Abstract:
The problem related to thermosolutal natural laminar and permanent convection
in horizontal annulus situated between two eccentric cylinders filled with Newtonian and
incompressible binary fluid oriented at an arbitrary angle is examined numerically. The
inner cylinder is heated with hot temperature T1 and high concentration S1 while the outer
cylinder is maintained at a cold constant temperature T2 and low concentration S2. The fluid is air and the substance diffused in the enclosure is the vapor. The flow is driven by the thermal and solutal buoyancies. The annular space is filled by a Newtonian and
incompressible fluid. The number of Prandtl is fixed at (0.71) but the thermal Rayleigh
number, the Lewis number, the slope angle, the relative eccentricity and the buoyancy ratio
vary. By using the approximation of Boussinesq and the vorticity-stream function
formulation, the flow is modeled by the differential equations with the derivative partial: the
equations of continuity, the momentum, the energy and mass are expressed in a frame of
reference known as "bicylindrical", to facilitate the writing of the boundary conditions and to
transform the curvilinear field into a rectangular one.
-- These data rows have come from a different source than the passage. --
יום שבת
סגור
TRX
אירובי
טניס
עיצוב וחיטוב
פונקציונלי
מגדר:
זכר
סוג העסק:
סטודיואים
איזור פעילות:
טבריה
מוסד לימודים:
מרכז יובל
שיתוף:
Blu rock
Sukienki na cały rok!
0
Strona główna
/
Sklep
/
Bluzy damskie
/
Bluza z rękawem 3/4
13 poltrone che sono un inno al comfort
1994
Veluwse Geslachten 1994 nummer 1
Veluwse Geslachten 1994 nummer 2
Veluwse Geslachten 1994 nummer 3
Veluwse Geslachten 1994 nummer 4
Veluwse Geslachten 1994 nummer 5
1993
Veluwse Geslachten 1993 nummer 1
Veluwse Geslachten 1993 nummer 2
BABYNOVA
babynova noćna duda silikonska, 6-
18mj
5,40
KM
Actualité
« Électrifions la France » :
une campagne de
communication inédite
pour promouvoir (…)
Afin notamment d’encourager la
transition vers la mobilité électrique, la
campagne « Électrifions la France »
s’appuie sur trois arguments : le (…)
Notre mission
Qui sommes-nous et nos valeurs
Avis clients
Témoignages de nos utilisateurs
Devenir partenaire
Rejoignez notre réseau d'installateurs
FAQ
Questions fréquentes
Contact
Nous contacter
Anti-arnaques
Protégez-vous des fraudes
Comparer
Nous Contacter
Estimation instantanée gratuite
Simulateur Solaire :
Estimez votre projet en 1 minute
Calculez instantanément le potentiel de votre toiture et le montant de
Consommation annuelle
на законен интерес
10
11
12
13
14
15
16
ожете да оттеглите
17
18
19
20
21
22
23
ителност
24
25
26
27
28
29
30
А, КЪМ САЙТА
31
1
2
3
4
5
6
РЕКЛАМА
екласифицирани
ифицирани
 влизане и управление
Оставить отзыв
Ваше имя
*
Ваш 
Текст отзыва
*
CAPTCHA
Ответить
A computer code was developed, the
latter uses finished volumes, for the discretization of the equations and in order to show its
reliability, the authors compare results resulting from the latter with other similar results
existing in the literature and they examine the effects of the slope of the system, of the relative eccentricity, of the thermal Rayleigh number, of the Lewis number and of the buoyancy ratio values on the results obtained that it is qualitatively or quantitatively.